The veneer product 100 may include one or more coatings 112. The one or more coatings 112 may be applied to (or disposed on) the one or more veneer layers 108. The one or more coatings 112 may be transparent or translucent, allowing the particular wood color, design, grain width, and/or grain pattern of the one or more veneer layers 108 to be visible through the one or more coatings 112. It is noted herein, however, that the one or more coatings 112 may be opaque and configured to generate the particular wood color, design, grain width, and/or grain pattern. Therefore, the description should not be interpreted as a limitation on the scope of the disclosure but merely an illustration.

The one or more coatings 112 may include a mixture of material compliant with the OSU 65/65 rate of heat release test. For example, the one or more coatings 112 may include an intumescent material (e.g., a compound or mixture) configured to swell as a result of heat exposure to increase volume and decrease density, to address the fuel side of the fire triangle. For instance, the one or more coatings 112 may include, but is not limited to, melamine chemicals, acids, liquid carriers, UN inhibitors, and/or catalysts that, when combined, may produce desired intumescent properties that meet the conditions of the OSU 65/65 rate of heat release test.

In this regard, the one or more coatings 112, along with the one or more layers 102, 104, 106, 108, 110, may reduce the overall heat release value of the entire veneer product 100 while allowing the veneer product 100 to retain a desired aesthetic appearance, in contrast to known coatings in use. Without the one or more coatings 112 as described throughout the disclosure, the veneer product 100 may not be configured to pass the OSU 65/65 rate of heat release test. Similarly, without the one or more layers 102, 104, 106, 108, 110 as described throughout the disclosure, the veneer product 100 may not be configured to pass the OSU 65/65 rate of heat release test.
=-=-=
- **BRIEF 1**: List the visual features of the veneer layers that the veneer coating passage says may remain visible through a transparent or translucent coating.

Stored data entries
=-=-=
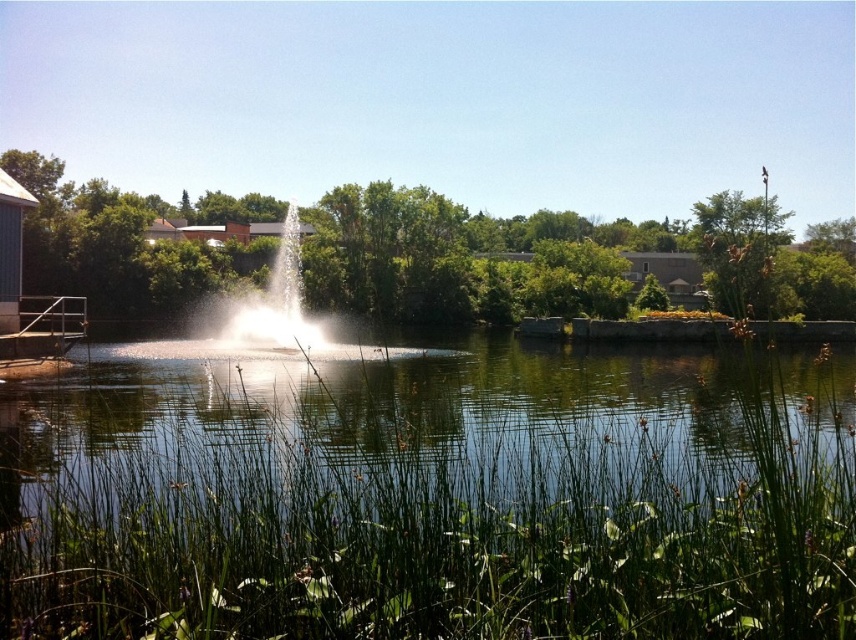
You are standing at the edge of the pond and want to locate the clear water at center. According to the coordinates provided, where should you look relative to the fountain?

The clear water at center is located at coordinates point [397,422], which means it is positioned to the right and slightly above the fountain.

You are standing at the edge of the pond and want to reach the clear water at center located at point (x=397, y=422). Is there any obstacle between your current position and the clear water at center?

There are tall reeds and aquatic plants in the foreground which may obstruct the path to the clear water at center located at point (x=397, y=422).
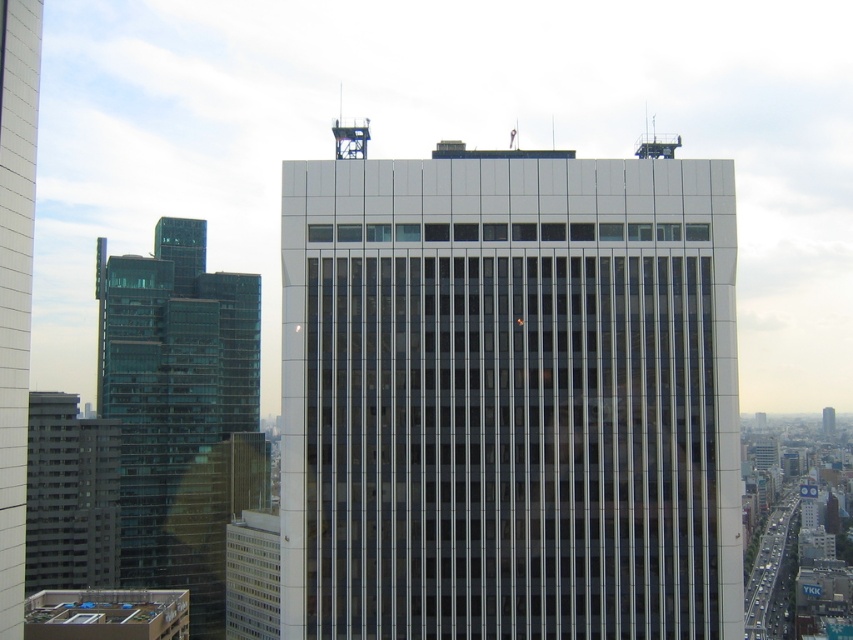
Does transparent glass building at left lie behind glassy reflective skyscraper at center?

That is True.

Where is `transparent glass building at left`? The height and width of the screenshot is (640, 853). transparent glass building at left is located at coordinates (180, 410).

Find the location of a particular element. transparent glass building at left is located at coordinates (180, 410).

Is point (688, 429) positioned in front of point (204, 634)?

Yes, it is.

Which of these two, white glass building at center or transparent glass building at left, stands taller?

With more height is transparent glass building at left.

Is point (473, 339) positioned before point (138, 326)?

That is True.

Identify the location of white glass building at center. The height and width of the screenshot is (640, 853). (508, 396).

Which of these two, white glass building at center or transparent glass windows at lower left, stands taller?

With more height is white glass building at center.

Based on the photo, can you confirm if white glass building at center is positioned to the right of transparent glass windows at lower left?

Correct, you'll find white glass building at center to the right of transparent glass windows at lower left.

Who is more forward, (392, 248) or (242, 540)?

Point (392, 248) is more forward.

At what (x,y) coordinates should I click in order to perform the action: click on white glass building at center. Please return your answer as a coordinate pair (x, y). Looking at the image, I should click on pos(508,396).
=-=-=
- **BRIEF 2**: Reproduce the records verbatim, from the line containing "With more height is transparent" through the last line of the records, including both of those lines.

- **ANSWER SPACE 1**:
- Wood color
- Design
- Grain width
- Grain pattern

- **ANSWER SPACE 2**:
With more height is transparent glass building at left.

Is point (473, 339) positioned before point (138, 326)?

That is True.

Identify the location of white glass building at center. The height and width of the screenshot is (640, 853). (508, 396).

Which of these two, white glass building at center or transparent glass windows at lower left, stands taller?

With more height is white glass building at center.

Based on the photo, can you confirm if white glass building at center is positioned to the right of transparent glass windows at lower left?

Correct, you'll find white glass building at center to the right of transparent glass windows at lower left.

Who is more forward, (392, 248) or (242, 540)?

Point (392, 248) is more forward.

At what (x,y) coordinates should I click in order to perform the action: click on white glass building at center. Please return your answer as a coordinate pair (x, y). Looking at the image, I should click on pos(508,396).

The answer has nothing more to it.